Goodall was speaking about his new book Left for Dead?, which charts the demise of New Labour and the rise of Jeremy Corbyn, at the Book Festival yesterday.
Looking to America, Goodall gave as an example former president Lyndon Johnson. “This was a man who never had a life outside of politics, but the fact that he basically passed the greatest legislation since Roosevelt was because he had spent all his life in the Senate, and knew how to get the votes through. It could be argued that we need a few more people like that now in Parliament, people who can really do politics.”

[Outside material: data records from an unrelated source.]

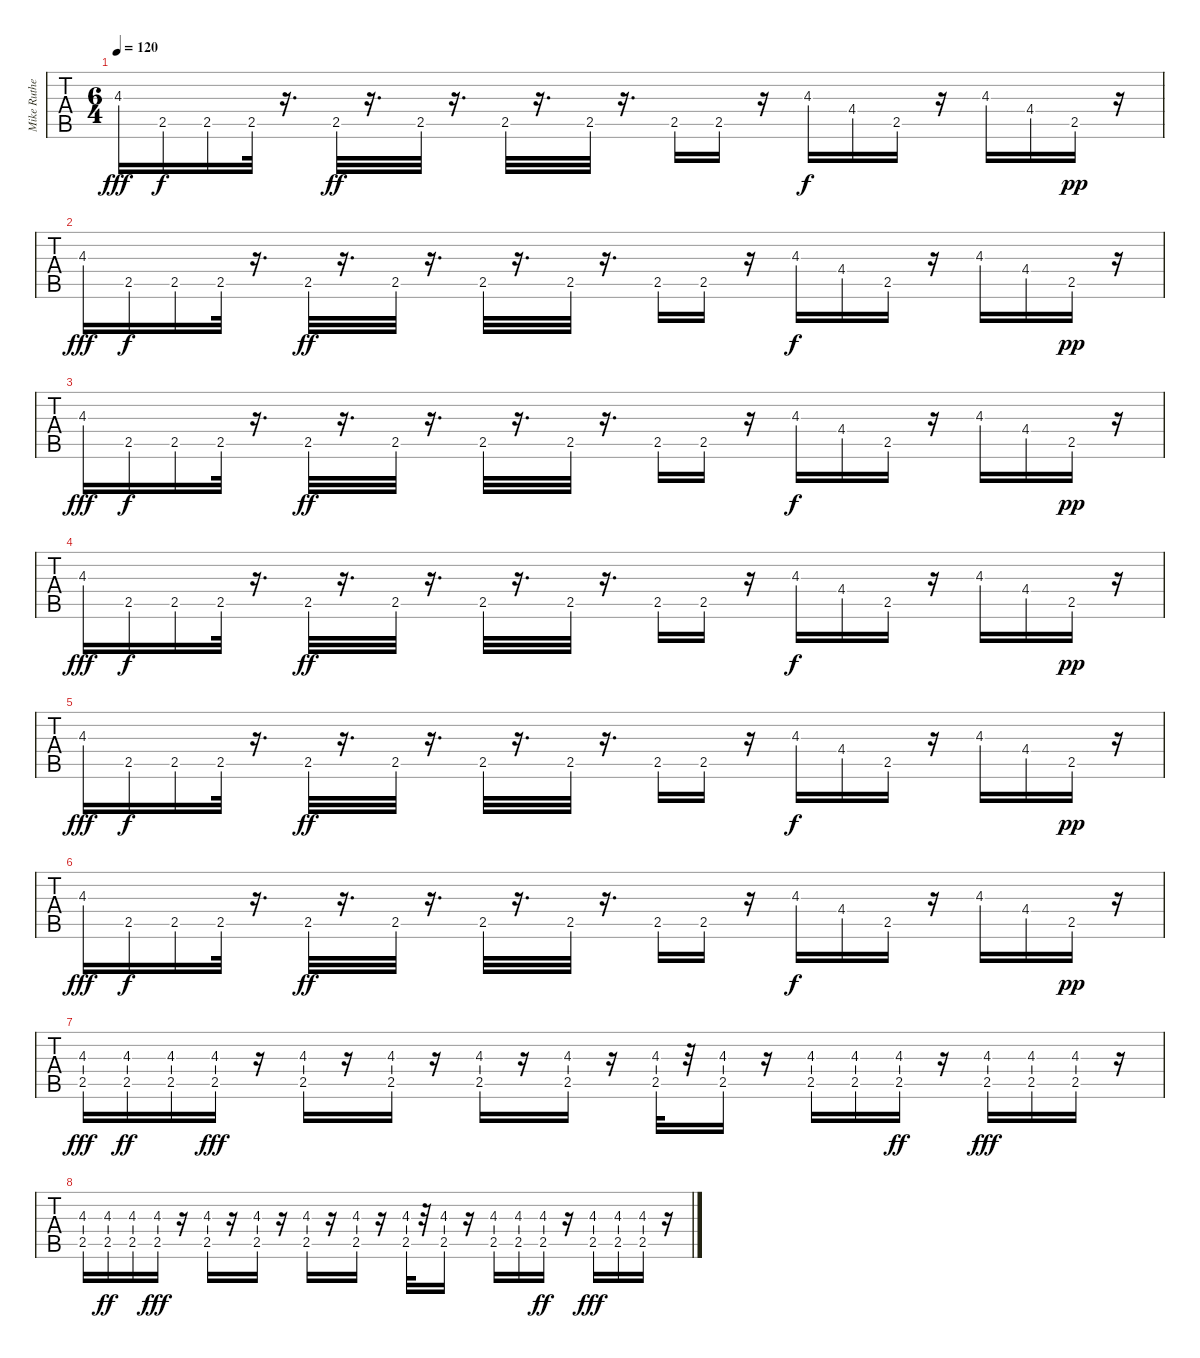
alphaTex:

\track ("Mike Rutherford" "Mike Ruthe") {solo instrument electricbasspick}
\staff {tabs}
\tuning (C3 G2 D2 A1 E1 B0) {hide}
\ts (6 4)
\tempo 120
\clef f4
\ks c
4.3.16{dy fff} 2.5.16{dy f} 2.5.16 2.5.32 r.16{d} 2.5.32{dy ff} r.16{d} 2.5.32 r.16{d} 2.5.32 r.16{d} 2.5.32 r.16{d} 2.5.16 2.5.16 r.16 4.3.16{dy f} 4.4.16 2.5.16 r.16 4.3.16 4.4.16 2.5.16{dy pp} r.16 |
4.3.16{dy fff} 2.5.16{dy f} 2.5.16 2.5.32 r.16{d} 2.5.32{dy ff} r.16{d} 2.5.32 r.16{d} 2.5.32 r.16{d} 2.5.32 r.16{d} 2.5.16 2.5.16 r.16 4.3.16{dy f} 4.4.16 2.5.16 r.16 4.3.16 4.4.16 2.5.16{dy pp} r.16 |
4.3.16{dy fff} 2.5.16{dy f} 2.5.16 2.5.32 r.16{d} 2.5.32{dy ff} r.16{d} 2.5.32 r.16{d} 2.5.32 r.16{d} 2.5.32 r.16{d} 2.5.16 2.5.16 r.16 4.3.16{dy f} 4.4.16 2.5.16 r.16 4.3.16 4.4.16 2.5.16{dy pp} r.16 |
4.3.16{dy fff} 2.5.16{dy f} 2.5.16 2.5.32 r.16{d} 2.5.32{dy ff} r.16{d} 2.5.32 r.16{d} 2.5.32 r.16{d} 2.5.32 r.16{d} 2.5.16 2.5.16 r.16 4.3.16{dy f} 4.4.16 2.5.16 r.16 4.3.16 4.4.16 2.5.16{dy pp} r.16 |
4.3.16{dy fff} 2.5.16{dy f} 2.5.16 2.5.32 r.16{d} 2.5.32{dy ff} r.16{d} 2.5.32 r.16{d} 2.5.32 r.16{d} 2.5.32 r.16{d} 2.5.16 2.5.16 r.16 4.3.16{dy f} 4.4.16 2.5.16 r.16 4.3.16 4.4.16 2.5.16{dy pp} r.16 |
4.3.16{dy fff} 2.5.16{dy f} 2.5.16 2.5.32 r.16{d} 2.5.32{dy ff} r.16{d} 2.5.32 r.16{d} 2.5.32 r.16{d} 2.5.32 r.16{d} 2.5.16 2.5.16 r.16 4.3.16{dy f} 4.4.16 2.5.16 r.16 4.3.16 4.4.16 2.5.16{dy pp} r.16 |
(4.3 2.5).16{dy fff} (4.3 2.5).16{dy ff} (4.3 2.5).16 (4.3 2.5).16{dy fff} r.16 (4.3 2.5).16 r.16 (4.3 2.5).16 r.16 (4.3 2.5).16 r.16 (4.3 2.5).16 r.16 (4.3 2.5).32 r.32 (4.3 2.5).16 r.16 (4.3 2.5).16 (4.3 2.5).16 (4.3 2.5).16{dy ff} r.16 (4.3 2.5).16{dy fff} (4.3 2.5).16 (4.3 2.5).16 r.16 |
(4.3 2.5).16 (4.3 2.5).16{dy ff} (4.3 2.5).16 (4.3 2.5).16{dy fff} r.16 (4.3 2.5).16 r.16 (4.3 2.5).16 r.16 (4.3 2.5).16 r.16 (4.3 2.5).16 r.16 (4.3 2.5).32 r.32 (4.3 2.5).16 r.16 (4.3 2.5).16 (4.3 2.5).16 (4.3 2.5).16{dy ff} r.16 (4.3 2.5).16{dy fff} (4.3 2.5).16 (4.3 2.5).16 r.16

Goodall shared the stage with Isabel Hardman, assistant editor of The Spectator, who argues – in her new book Why We Get the Wrong Politicians – that our current political system dissuades large parts of society from getting involved.
“It would be impossible for someone who runs a corner shop, a pillar of their local community, to stand for Parliament because it costs around £40,000 of your own money. Now that [figure] includes loss of earnings but I think, if you run a corner shop, that’s quite a big factor. We’re excluding a lot of people from the parliamentary process because they can’t afford to buy their job interview into it.”
The current party political system also leads to problems, as can be seen with Brexit.
“It is really difficult; Jeremy Corbyn himself would support Brexit had he been an obscure back-bencher rather than the leader of the Labour Party,” said Hardman. “But for Labour it’s not just about the pro-Remain constituencies in London, it’s also [about] the pro-Leave constituencies in, particularly, the North of England. Some Labour MPs were freaked out by the strength of the Leave vote in their seats.
“The party has to work out how to talk to both very disparate groups, though it’s not doing that particularly well,” she added. “It’s doing that sort of sitting on the fence thing where no one really understands what they’re saying and so don’t really listen to the party.” When the Whips are trying to persuade MPs to vote for something that doesn’t make any sense, they say: ‘We’ve got to keep the Party together.’ For Labour it’s all about trying to protect the Party, rather than the principles of Brexit. It’s not easy when you have both constituencies of supporters in your party; it’s not easy when you have a leader who has a different view to his own supporters.”